Why Cultural Competence?
The research is clear. Companies that successfully implement sustainable Diversity, Equity and Inclusion practices will have happier, higher-performing employees. They will be more successful, more profitable, and more innovative. Strategically cultivating workforce and community outreach plans that reflect the demographic shifts of the 21st century will create the organizational context for cultural competence education.
Notable Diversity In the Workplace Statistics
- By 2044, groups formerly seen as "minorities" will reach majority status
- By 2025 Millennials are predicted to make up 75% of the workforce
- Diverse companies enjoy 2.3 times higher cash flow per employee
- 43% of companies with diverse boards noticed higher profits
- Racially & ethnically diverse companies are 35% more likely to perform better
Data cited from 2021 Report on the State of DEI
The Benefits of Being Culturally Competent:
- A diverse workforce drives economic growth.
- A diverse workforce can capture a greater share of the consumer market.
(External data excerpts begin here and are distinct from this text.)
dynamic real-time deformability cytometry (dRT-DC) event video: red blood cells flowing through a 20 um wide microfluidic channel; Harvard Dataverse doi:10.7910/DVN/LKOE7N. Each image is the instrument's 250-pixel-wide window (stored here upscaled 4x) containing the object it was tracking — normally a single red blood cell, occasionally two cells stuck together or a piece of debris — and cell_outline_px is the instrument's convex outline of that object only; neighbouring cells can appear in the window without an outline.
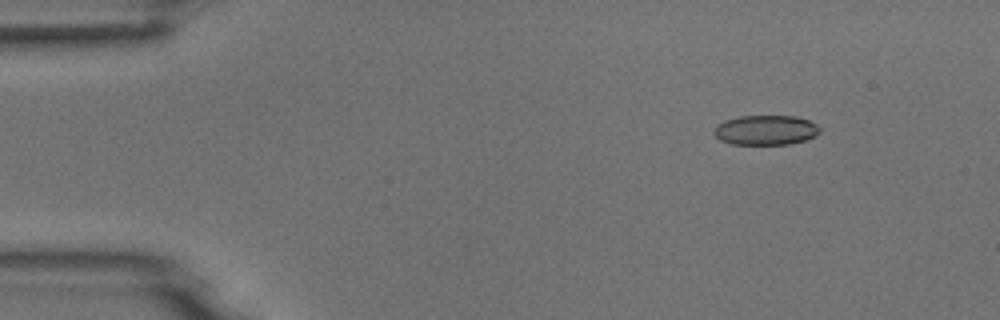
{"species": "common noctule bat (a hibernating species)", "species_latin": "Nyctalus noctula", "temperature_condition": "room temperature", "stored_images_in_passage": 7, "camera_frame_rate_fps": 3000, "um_per_image_px": 0.085, "animal": {"sex": "male", "body_mass_g": 18.8}, "frame": {"image": 1, "passage_image": 2, "time_ms": 1.333, "image_size_px": [1000, 320], "cell_outline_px": [[820, 132], [816, 136], [804, 140], [788, 144], [732, 144], [720, 140], [712, 132], [712, 128], [716, 124], [724, 120], [740, 116], [796, 116], [808, 120], [816, 124], [820, 128]], "centroid_in_image_um": [65.05, 11.05], "position_along_channel_um": 20.0, "area_um2": 18.5}}
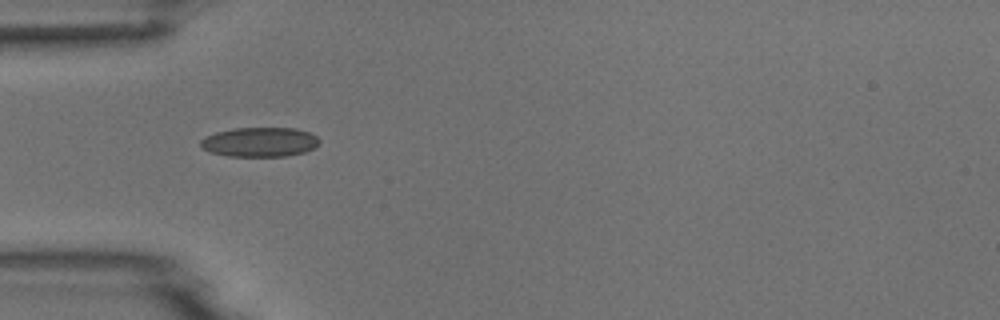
{"frame": {"image": 2, "passage_image": 5, "time_ms": 4.667, "image_size_px": [1000, 320], "cell_outline_px": [[320, 140], [312, 148], [304, 152], [288, 156], [228, 156], [212, 152], [204, 148], [200, 144], [200, 140], [204, 136], [216, 132], [232, 128], [296, 128], [308, 132], [316, 136]], "centroid_in_image_um": [22.06, 12.06], "position_along_channel_um": 62.9, "area_um2": 20.29}}
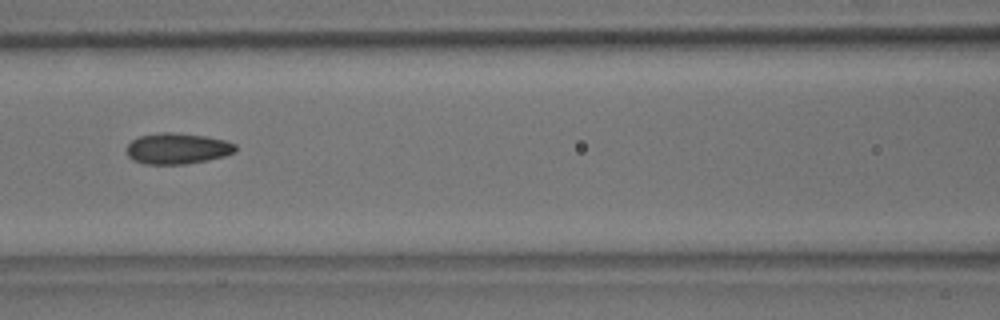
{"frame": {"image": 3, "passage_image": 7, "time_ms": 7.0, "image_size_px": [1000, 320], "cell_outline_px": [[236, 152], [224, 156], [208, 160], [184, 164], [144, 164], [132, 160], [128, 156], [128, 144], [132, 140], [140, 136], [160, 132], [172, 132], [208, 136], [224, 140], [236, 144]], "centroid_in_image_um": [15.09, 12.62], "position_along_channel_um": 151.5, "area_um2": 19.71}}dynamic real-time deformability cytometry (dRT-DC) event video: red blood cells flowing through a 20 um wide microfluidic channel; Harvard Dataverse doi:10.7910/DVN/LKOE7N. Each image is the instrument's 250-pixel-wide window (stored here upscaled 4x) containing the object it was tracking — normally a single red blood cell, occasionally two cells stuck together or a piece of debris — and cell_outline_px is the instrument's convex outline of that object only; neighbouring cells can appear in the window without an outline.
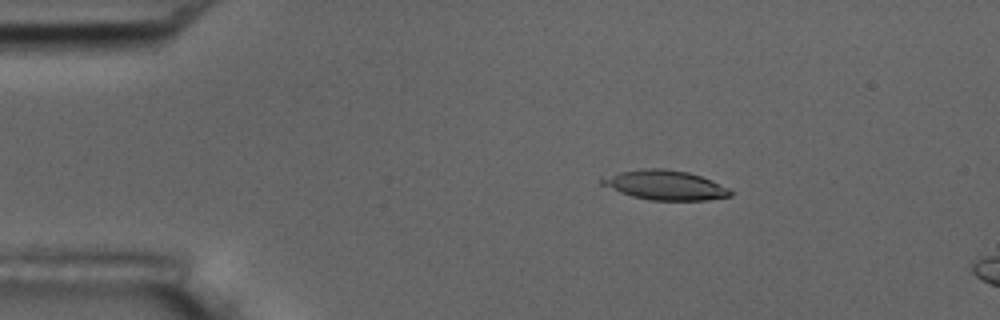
{"species": "common noctule bat (a hibernating species)", "species_latin": "Nyctalus noctula", "temperature_condition": "room temperature", "stored_images_in_passage": 5, "camera_frame_rate_fps": 3000, "um_per_image_px": 0.085, "animal": {"sex": "male", "body_mass_g": 17.5, "forearm_length_mm": 52.3}, "frame": {"image": 1, "passage_image": 3, "time_ms": 2.333, "image_size_px": [1000, 320], "cell_outline_px": [[736, 192], [732, 196], [704, 200], [652, 200], [632, 196], [620, 192], [600, 184], [600, 176], [620, 172], [644, 168], [664, 168], [688, 172], [712, 180]], "centroid_in_image_um": [56.53, 15.73], "position_along_channel_um": 28.5, "area_um2": 22.25}}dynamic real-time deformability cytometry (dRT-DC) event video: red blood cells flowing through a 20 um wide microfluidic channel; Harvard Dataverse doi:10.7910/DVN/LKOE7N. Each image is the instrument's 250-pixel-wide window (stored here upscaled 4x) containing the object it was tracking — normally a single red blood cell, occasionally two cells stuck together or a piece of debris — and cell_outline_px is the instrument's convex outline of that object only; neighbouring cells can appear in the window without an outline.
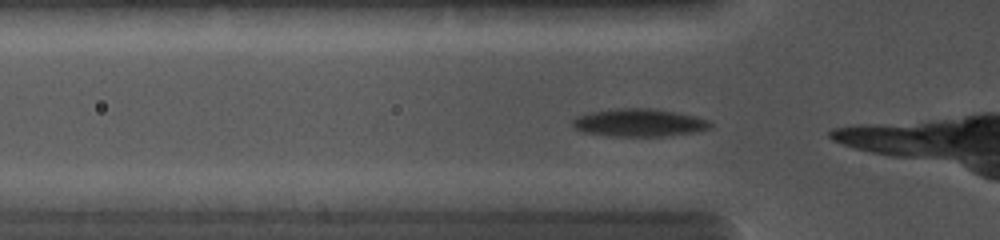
{"species": "common noctule bat (a hibernating species)", "species_latin": "Nyctalus noctula", "temperature_condition": "cold", "stored_images_in_passage": 4, "camera_frame_rate_fps": 5000, "um_per_image_px": 0.085, "animal": {"sex": "female", "body_mass_g": 19.0, "forearm_length_mm": 56.7}, "frame": {"image": 1, "passage_image": 2, "time_ms": 0.2, "image_size_px": [1000, 240], "cell_outline_px": [[712, 128], [700, 132], [660, 136], [612, 136], [584, 132], [576, 128], [572, 124], [572, 120], [576, 116], [588, 112], [616, 108], [652, 108], [676, 112], [696, 116], [708, 120], [712, 124]], "centroid_in_image_um": [54.35, 10.42], "position_along_channel_um": 71.4, "area_um2": 22.48}}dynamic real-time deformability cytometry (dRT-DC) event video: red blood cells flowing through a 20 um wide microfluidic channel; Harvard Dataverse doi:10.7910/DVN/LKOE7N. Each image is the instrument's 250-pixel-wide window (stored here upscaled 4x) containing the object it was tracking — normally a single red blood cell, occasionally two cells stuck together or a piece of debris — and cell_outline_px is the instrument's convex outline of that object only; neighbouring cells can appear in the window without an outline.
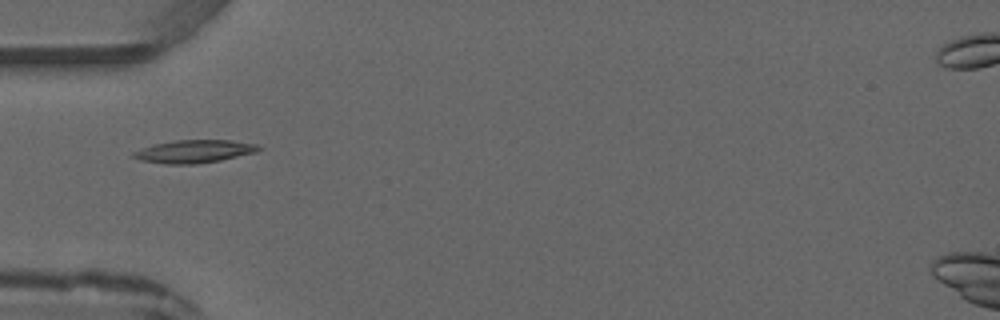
{"species": "common noctule bat (a hibernating species)", "species_latin": "Nyctalus noctula", "temperature_condition": "warm", "stored_images_in_passage": 5, "camera_frame_rate_fps": 3000, "um_per_image_px": 0.085, "animal": {"sex": "male", "forearm_length_mm": 52.5}, "frame": {"image": 1, "passage_image": 4, "time_ms": 4.667, "image_size_px": [1000, 320], "cell_outline_px": [[264, 148], [256, 152], [220, 160], [196, 164], [164, 164], [140, 160], [132, 156], [132, 152], [152, 144], [176, 140], [232, 140], [256, 144]], "centroid_in_image_um": [16.5, 12.86], "position_along_channel_um": 68.5, "area_um2": 16.76}}
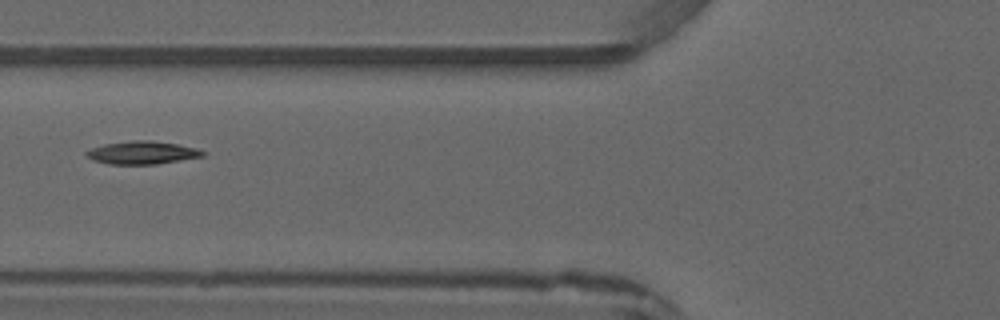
{"frame": {"image": 2, "passage_image": 5, "time_ms": 5.667, "image_size_px": [1000, 320], "cell_outline_px": [[208, 152], [204, 156], [156, 164], [108, 164], [92, 160], [84, 152], [92, 148], [104, 144], [132, 140], [152, 140], [176, 144], [196, 148]], "centroid_in_image_um": [12.1, 12.97], "position_along_channel_um": 113.7, "area_um2": 15.55}}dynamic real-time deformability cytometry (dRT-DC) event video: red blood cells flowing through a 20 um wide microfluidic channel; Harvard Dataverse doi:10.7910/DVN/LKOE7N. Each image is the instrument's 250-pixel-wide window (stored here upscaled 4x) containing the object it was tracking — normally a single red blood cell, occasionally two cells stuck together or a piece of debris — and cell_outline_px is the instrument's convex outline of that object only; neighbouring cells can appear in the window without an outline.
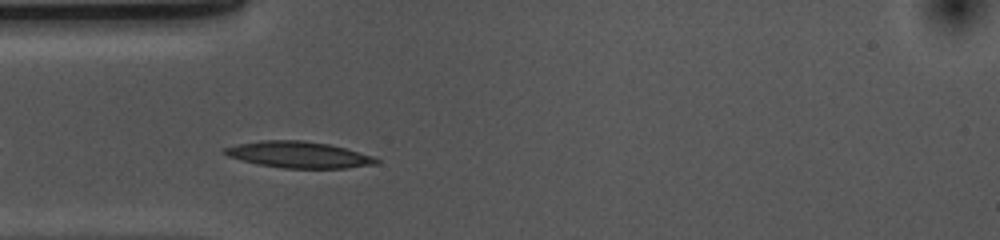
{"species": "common noctule bat (a hibernating species)", "species_latin": "Nyctalus noctula", "temperature_condition": "cold", "stored_images_in_passage": 32, "camera_frame_rate_fps": 3000, "um_per_image_px": 0.085, "animal": {"sex": "female", "body_mass_g": 10.0, "forearm_length_mm": 53.1}, "frame": {"image": 1, "passage_image": 4, "time_ms": 1.0, "image_size_px": [1000, 240], "cell_outline_px": [[380, 160], [376, 164], [348, 168], [284, 168], [260, 164], [228, 156], [220, 152], [224, 148], [240, 144], [264, 140], [304, 140], [328, 144], [344, 148], [372, 156]], "centroid_in_image_um": [25.4, 13.15], "position_along_channel_um": 59.6, "area_um2": 22.95}}
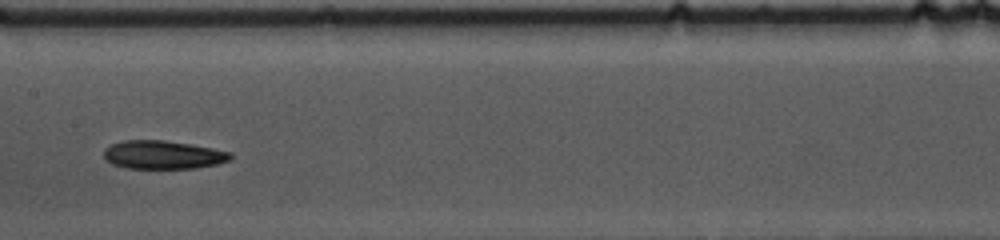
{"frame": {"image": 2, "passage_image": 15, "time_ms": 4.667, "image_size_px": [1000, 240], "cell_outline_px": [[232, 156], [228, 160], [216, 164], [196, 168], [124, 168], [112, 164], [104, 156], [104, 148], [112, 144], [124, 140], [164, 140], [188, 144], [232, 152]], "centroid_in_image_um": [13.82, 13.16], "position_along_channel_um": 193.6, "area_um2": 20.75}}
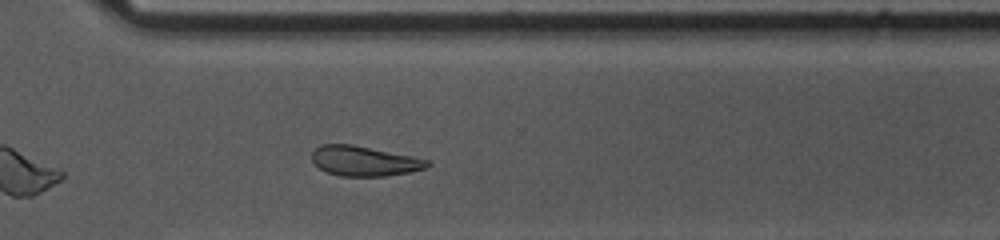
{"frame": {"image": 3, "passage_image": 27, "time_ms": 8.667, "image_size_px": [1000, 240], "cell_outline_px": [[432, 164], [428, 168], [408, 172], [384, 176], [340, 176], [328, 172], [320, 168], [312, 160], [312, 152], [320, 144], [352, 144], [412, 156], [428, 160]], "centroid_in_image_um": [30.98, 13.68], "position_along_channel_um": 339.6, "area_um2": 20.06}, "authors_computed_cell_mechanics": {"area_um2": 21.2993, "velocity_mm_per_s": 3.6612, "shape_relaxation_time_tau1_ms": 5.3632, "shape_relaxation_time_tau2_ms": 5.2963, "deformation_change_tau1": 0.1169, "deformation_change_tau2": 0.1274}}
- Recruiting from a diverse pool of candidates means a more qualified workforce.
- Diversity fosters a more creative and innovative workforce.
- Organizations need to understand and embrace the changing demographics in order to become and remain competitive in a global economy.
What is Cultural Competence?
Cultural Competence is an ability to interact effectively with people of different cultures. Cultural competence comprises four components: (a) awareness of one's own cultural worldview, (b) understanding one’s own ideas about cultural differences, (c) knowledge of different cultural practices and worldviews, and (d) cross-cultural skills.
The Characteristics of Being Culturally Competent:
- Gender and diversity equity in the organization
- Civil communication across the organization
- Teamwork and employee participation throughout the organization
- Representation of all groups and employee perspectives at all levels of the organization.
We apply an experiential and ethnographic approach to DEI consulting.
Ethnographers report what they understand (about a culture): sounds are transcribed into texts; utterances are presented as stories or conversations; events and processes are interpreted or explained.”
From Johannes Fabian. “Ethnographic Misunderstanding and the Perils of Context.” American Anthropologist, 97(1) p41, 1995.
Ethnographic research entails a complete immersion in the community or organization under study. The complexity of DEI and Cultural Competence subject matter requires a deep dive into your organizational culture. This assessment-oriented research acknowledges the composition of your business or organization, including the varying ethnic, socioeconomic, and geographic backgrounds of your workforce. Inclusivity has develops rubrics from a series of questionnaires/interviews/focus groups that aid in providing recommendations and actionable strategies to develop cultural competence within the organization. For the assessment to generate authentic data, our ethnographic immersion must be subtle, and we must be allowed the time and “space” to effectively understand your organizational culture.